I need a Regex script that marks position of duplicates (line numbers, field) of a csv file in a new, updated file.
EXAMPLE
1 First Second Third
2 First 2 Third
3 First Second Third
4 First 2 Third
5 Different New Third
I need to find duplicates by field. I can specify which fields to check. (TS can be specified and delimiter around fields (e.g. “”)
So, if the search is for field 2 duplicates, the search output will be added to the front of the lines (if no duplicates, add fields 2, 3, etc. as blank).
EXAMPLE – checking three (2,3,4) fields
OUTPUT :
Line number 2nd field’s duplicate line 3rd field’s duplicate line, 4th field’s duplicate line (etc.) 2nd Field, 3rd Field, etc.

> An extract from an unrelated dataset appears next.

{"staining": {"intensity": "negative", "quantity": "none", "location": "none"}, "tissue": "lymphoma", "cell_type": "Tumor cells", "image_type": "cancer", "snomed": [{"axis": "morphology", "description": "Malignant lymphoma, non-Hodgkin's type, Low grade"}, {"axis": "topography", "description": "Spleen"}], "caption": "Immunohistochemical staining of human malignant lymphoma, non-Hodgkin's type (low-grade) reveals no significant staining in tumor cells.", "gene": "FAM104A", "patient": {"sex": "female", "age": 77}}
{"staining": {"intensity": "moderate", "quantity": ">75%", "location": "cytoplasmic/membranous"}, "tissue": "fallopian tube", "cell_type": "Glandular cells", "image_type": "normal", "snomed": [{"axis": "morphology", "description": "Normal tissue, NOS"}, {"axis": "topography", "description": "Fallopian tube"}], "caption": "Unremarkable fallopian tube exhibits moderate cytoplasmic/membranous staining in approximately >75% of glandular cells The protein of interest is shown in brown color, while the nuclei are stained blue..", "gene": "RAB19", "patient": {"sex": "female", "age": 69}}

1 1,2,3,4 1,3 1,2,3,4,5 First Second Third
2 1,2,3,4 2,4 1,2,3,4,5 First 2 Third
3 1,2,3,4 1,3 1,2,3,4,5 First Second Third
4 1,2,3,4 2,4 1,2,3,4,5 First 2 Third
5 1,2,3,4,5 Different New Third
SECOND PROJECT
Linux web page search (local or server script)
Start search and download of pages
Convert character encoding
Remove (html) tags and other code
Extract strings (consecutive characters) within a certain range of Unicode code points into files with web URL address in header line.